En 2020, si l’Italie maintient sa politique d’expansion, son déficit public franchirait le plafond des 3 % autorisé par le pacte de stabilité et de croissance, à 3,1 %. Le ministre des finances, Giovanni Tria, avait pourtant dit que l’Italie s’engagerait à réduire de nouveau son déficit à partir de 2020. A politique inchangée, ce ne sera donc pas le cas, estime la Commission.

Quant à la dette publique italienne, elle devrait rester la deuxième plus élevée de la zone euro (après la grecque), à environ 131 % du PIB, n’entamant pas de décrue, contrairement à ce qu’espérait encore la Commission, mi-2018.

Des prévisions positives pour les dix-huit autres Etats membres

C’est le 21 novembre que l’institution bruxelloise devrait tirer des conclusions de ces chiffres, surtout si, dans l’intervalle, Rome n’a pas modifié son budget prévisionnel 2019. La Commission pourrait alors décider de rendre publique son analyse de la soutenabilité de la dette transalpine, prélude à une « recommandation » d’ouverture d’une procédure « pour dette excessive » à l’égard du pays.

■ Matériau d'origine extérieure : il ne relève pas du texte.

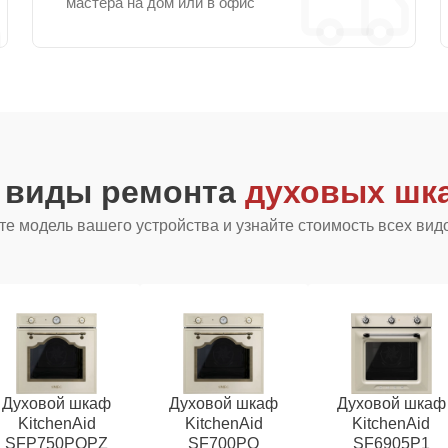
мастера на дом или в офис
е виды ремонта
духовых шка
е модель вашего устройства и узнайте стоимость всех вид
Духовой шкаф
Духовой шкаф
Духовой шкаф
KitchenAid
KitchenAid
KitchenAid
SFP750POPZ
SF700PO
SF6905P1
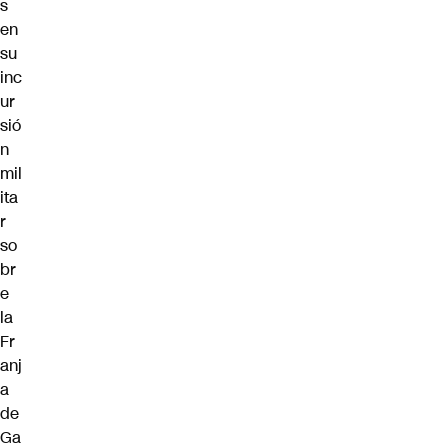
s
en
su
inc
ur
sió
n
mil
ita
r
so
br
e
la
Fr
anj
a
de
Ga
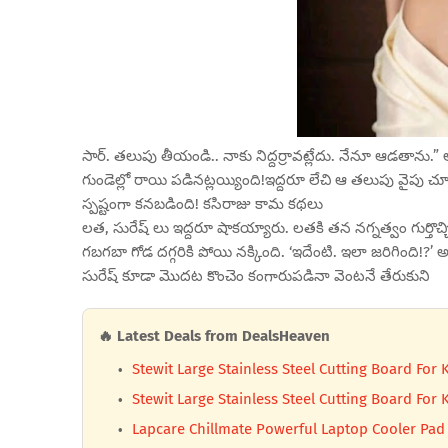
సార్. తలుపు తీయండి.. నాకు నిద్దర్రావట్లేదు. నేనూ ఆడతాన
గుండెల్లో రాయి పడినట్లయ్యింది!ఇద్దరూ లేచి ఆ తలుపు వైపు చ
స్పష్టంగా కనబడింది! కసిరాజు కామ కథలు
లత, సురేష్ లు ఇద్దరూ షాకయ్యారు. లతకి తన నగ్నత్వం గుర్తొచ్చ
గబగబా గోడ దగ్గరికి పోయి నక్కింది. ‘ఇదేంటి. ఇలా జరిగింది
సురేష్ కూడా మొదట కొంచెం కంగారుపడినా వెంటనే తేరుకుని
🔥 Latest Deals from DealsHeaven
Stewit Large Stainless Steel Cutting Board Fo
Stewit Large Stainless Steel Cutting Board Fo
Lapcare Chillmate Powerful Laptop Cooler Pad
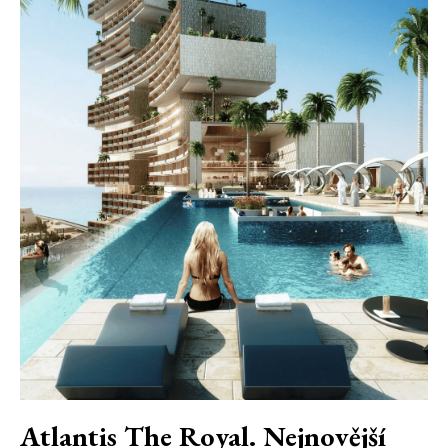
Atlantis The Royal. Nejnovější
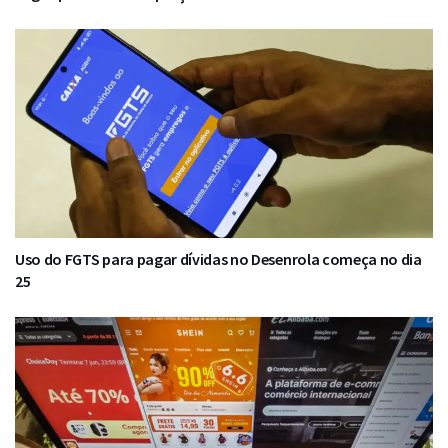
Uso do FGTS para pagar dívidas no Desenrola começa no dia
25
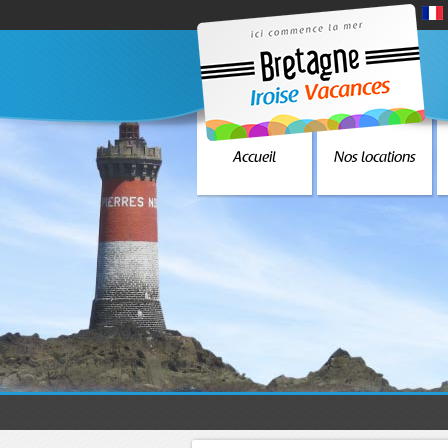
Accueil
Nos locations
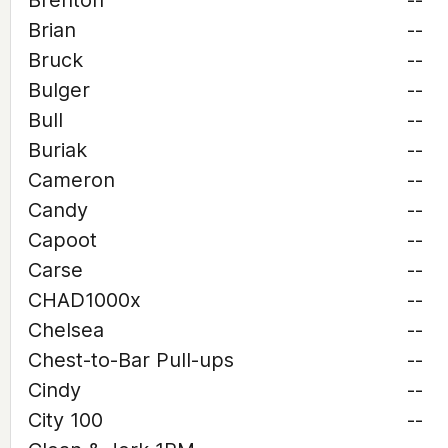
Brenton
--
Brian
--
Bruck
--
Bulger
--
Bull
--
Buriak
--
Cameron
--
Candy
--
Capoot
--
Carse
--
CHAD1000x
--
Chelsea
--
Chest-to-Bar Pull-ups
--
Cindy
--
City 100
--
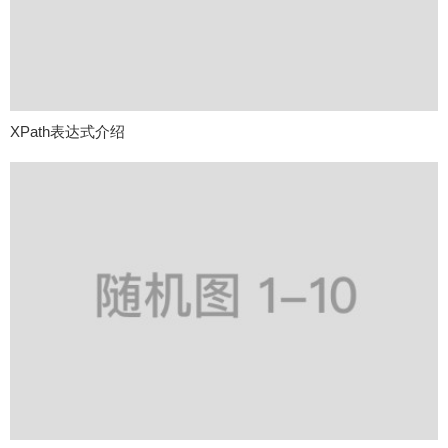
XPath表达式介绍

Cette recommandation, si elle se concrétise, devra être validée au Conseil par les Etats membres. Elle serait inédite et risque d’accentuer les tensions avec le gouvernement de coalition Mouvement 5 étoiles-Ligue. La Commission a déjà ouvert de nombreuses procédures pour déficit excessif (à l’encontre de la France, notablement, qui n’en est sortie officiellement qu’au début de cette année), mais encore jamais pour dette excessive. Si elle est menée à son terme, cette procédure peut conduire à des sanctions financières.

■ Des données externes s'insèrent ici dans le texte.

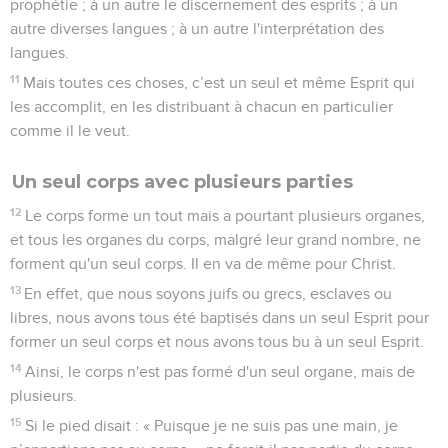
prophétie ; à un autre le discernement des esprits ; à un
autre diverses langues ; à un autre l'interprétation des
langues.
11
Mais toutes ces choses, c’est un seul et même Esprit qui
les accomplit, en les distribuant à chacun en particulier
comme il le veut.
Un seul corps avec plusieurs parties
12
Le corps forme un tout mais a pourtant plusieurs organes,
et tous les organes du corps, malgré leur grand nombre, ne
forment qu'un seul corps. Il en va de même pour Christ.
13
En effet, que nous soyons juifs ou grecs, esclaves ou
libres, nous avons tous été baptisés dans un seul Esprit pour
former un seul corps et nous avons tous bu à un seul Esprit.
14
Ainsi, le corps n'est pas formé d'un seul organe, mais de
plusieurs.
15
Si le pied disait : « Puisque je ne suis pas une main, je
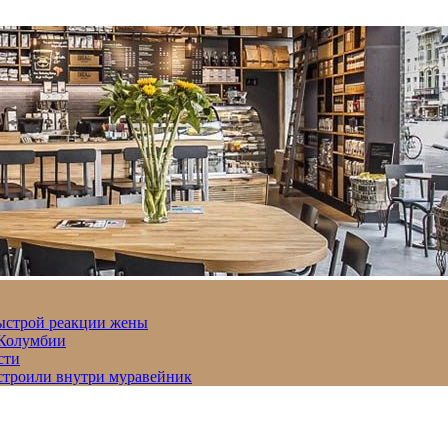
быстрой реакции жены
 Колумбии
сти
строили внутри муравейник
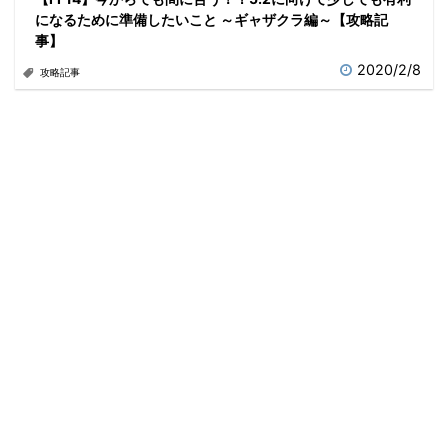
になるために準備したいこと ～ギャザクラ編～【攻略記
事】
2020/2/8
攻略記事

L’Italie fait figure d’exception dans la zone euro : jeudi, l’institution est restée plutôt positive au sujet des dix-huit autres Etats membres, malgré les risques que font toujours peser la politique commerciale du président américain, Donald Trump, le resserrement monétaire aux Etats-Unis ou le Brexit.

Optimisme modéré pour la France

La zone euro en est à sa sixième année de croissance d’affilée, et « la tendance devrait se poursuivre [en 2019 et en 2020], avec des taux de chômage revenant à ceux observés avant la crise financière », selon Pierre Moscovici, commissaire européen aux affaires économiques. Le PIB de la zone euro devrait encore croître de 1,9 % en 2019, puis de 1,7 % en 2020, avec un chômage à 7,9 % de la population active en 2019 et à 7,5 % en 2020.

Même optimisme modéré pour la France : les chiffres de la Commission correspondent grosso modo aux hypothèses retenues par le gouvernement d’Edouard Philippe pour le projet de loi de finances. La croissance du PIB hexagonal devrait être de 1,6 % en 2019, contre 1,7 % estimé par Paris. La dette publique devrait décroître très légèrement, après un pic à 98,7 % du PIB en 2017, à 98,5 % en 2019 et à 97,2 % en 2020.

Quant au déficit public français, il devrait bien être de 2,8 % du PIB en 2019, et encore de 1,7 % en 2020 (alors que Paris prévoit une réduction plus massive, à 1,4 %). Enfin, l’institution estime que la France ne produira pas l’« effort structurel » requis (réductions budgétaires liées à des réformes) de 0,6 % du PIB en 2019, sans pour autant s’en formaliser.

La Commission relativise, considérant que l’Hexagone n’est pas le seul pays dans ce cas : le Portugal, l’Espagne ou la Belgique n’affichent pas non plus les réductions budgétaires « structurelles » requises. Surtout, ces Etats membres font quand même des efforts de discipline budgétaire, contrairement à l’Italie. Pas question donc d’agiter le risque de sanctions dans leur cas.